GIVEN TEXT:
To recap, we entered 2026 with a clear set of objectives, which I'm pleased we're on track to achieve. We are on pace to deliver our 2027 CAFI per share target. And beyond 2027, we have increasing line of sight towards achieving the top end or better of our 2030 CAFI per share target. Equally important, we are building durability into that growth with our prudent funding strategy and long-term payout ratio objectives. Beyond 2030, our work is increasingly focused on extending the growth runway for our enterprise well into the next decade. Over the coming quarters, and specifically as part of our third quarter earnings update, we plan to advance initiatives that will enable us to roll forward our explicit CAFTI per share growth target into 2031. targeting a high end of 5% to 8% annual growth from the midpoint of our 2030 target. This includes continued advancement of our traditional development pipeline, as well as thoughtful commercialization of gigawatt-scale energy complexes to serve data center demand, which will present upside to the goals that we set based on our planned progression of our historical core business. In summary, we believe ClearWave is executing extremely well, and is laying a foundation for durable long-term value creation. With that, operator, we are ready to take questions.
At this time, I would like to remind everyone in order to ask a question, press R then the number one on your telephone keypad. Your first question comes from the line of Justin Clare of Roth Capital Partners. Please go ahead.
Good afternoon. Thanks for taking our questions here. And so I wanted to just start out on the digital infrastructure here and wondering if you could just speak to the potential timing in which you think you could make the first investment in digital infrastructure. It looks like these projects are potentially moving a little bit faster than expected. The Wyoming data center could begin operating in 2028. Is there a possibility that Clearway could make an investment in that 2028 timeframe, or what do you think the most likely scenario is?
Yeah, the possibility does exist. I think we're in the fortunate position, Justin, of having just a broadening array of opportunities that are being advanced by the Clearway Group sponsor entity. In historical core business, as you saw, where grid-tied projects that serve both utilities and corporate or hyperscaler customers are maturing in our pipeline and in the position to enable CWEN to deploy the amount of capital that it would plan to deploy to hit the top end of its targets in the medium and long term. So these digital infrastructure campuses put us in the position to augment a core business pipeline that's already in great health relative to the goals that we set for the CWEN entity. So what we will be doing over the course of the next few years is making a determination in any given vintage around what is optimal as a complimentary additional fit for CWEN, assessing its position in capital markets, and determining what's really going to be most value accretive for the shareholders of Clearway Energy Inc. in terms of investment tempo and fleet composition. But the acceleration of opportunity around those digital infrastructure campuses really just puts us in the fortunate position that we can think about accumulating a fleet of significant size and the time that each individual asset may find its way into Clearway Energy Inc. is ultimately going to be paced by what's most accretive to the public entity. So yes, it's possible that some of the first investments in generating technology that would go into those campuses could be available to Siouan as soon as the end of 2028. and it will be alongside other investment opportunities in the core business.

WORK REQUEST 1:
Output the rows below exactly as they appear, everything from the start of the rows down to the line containing "Filistinli esirlerle ilgili karar", with both ends included.

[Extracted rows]

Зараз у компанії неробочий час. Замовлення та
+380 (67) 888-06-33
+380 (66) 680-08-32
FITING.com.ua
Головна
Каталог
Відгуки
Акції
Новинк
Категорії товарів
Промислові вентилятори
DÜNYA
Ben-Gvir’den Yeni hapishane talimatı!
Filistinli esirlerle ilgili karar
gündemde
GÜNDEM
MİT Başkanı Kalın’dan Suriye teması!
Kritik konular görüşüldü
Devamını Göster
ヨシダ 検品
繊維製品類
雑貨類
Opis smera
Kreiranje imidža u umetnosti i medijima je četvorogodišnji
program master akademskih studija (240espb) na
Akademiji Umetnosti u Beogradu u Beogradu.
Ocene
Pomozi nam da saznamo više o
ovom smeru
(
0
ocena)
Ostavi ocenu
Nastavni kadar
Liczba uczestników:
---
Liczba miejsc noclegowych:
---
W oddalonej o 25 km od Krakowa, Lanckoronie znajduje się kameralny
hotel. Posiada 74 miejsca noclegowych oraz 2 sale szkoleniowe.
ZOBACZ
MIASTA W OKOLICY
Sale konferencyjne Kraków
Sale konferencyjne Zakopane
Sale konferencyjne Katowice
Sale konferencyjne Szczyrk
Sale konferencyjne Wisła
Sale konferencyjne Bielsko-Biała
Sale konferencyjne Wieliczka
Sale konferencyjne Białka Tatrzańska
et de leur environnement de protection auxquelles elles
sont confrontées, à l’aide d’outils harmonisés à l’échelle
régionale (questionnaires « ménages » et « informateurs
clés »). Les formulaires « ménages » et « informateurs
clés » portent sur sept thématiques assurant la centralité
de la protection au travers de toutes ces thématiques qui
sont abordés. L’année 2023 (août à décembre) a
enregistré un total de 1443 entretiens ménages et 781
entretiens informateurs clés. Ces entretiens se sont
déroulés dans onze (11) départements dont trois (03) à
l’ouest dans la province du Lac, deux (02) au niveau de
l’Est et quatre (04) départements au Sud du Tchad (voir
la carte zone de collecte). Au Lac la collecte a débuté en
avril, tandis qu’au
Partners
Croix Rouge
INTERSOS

WORK REQUEST 2:
Return, word for word, everything in the earnings call transcript above from "At this time, I" down to "likely scenario is?".

RESPONSE 1:
Зараз у компанії неробочий час. Замовлення та
+380 (67) 888-06-33
+380 (66) 680-08-32
FITING.com.ua
Головна
Каталог
Відгуки
Акції
Новинк
Категорії товарів
Промислові вентилятори
DÜNYA
Ben-Gvir’den Yeni hapishane talimatı!
Filistinli esirlerle ilgili karar

RESPONSE 2:
At this time, I would like to remind everyone in order to ask a question, press R then the number one on your telephone keypad. Your first question comes from the line of Justin Clare of Roth Capital Partners. Please go ahead.
Good afternoon. Thanks for taking our questions here. And so I wanted to just start out on the digital infrastructure here and wondering if you could just speak to the potential timing in which you think you could make the first investment in digital infrastructure. It looks like these projects are potentially moving a little bit faster than expected. The Wyoming data center could begin operating in 2028. Is there a possibility that Clearway could make an investment in that 2028 timeframe, or what do you think the most likely scenario is?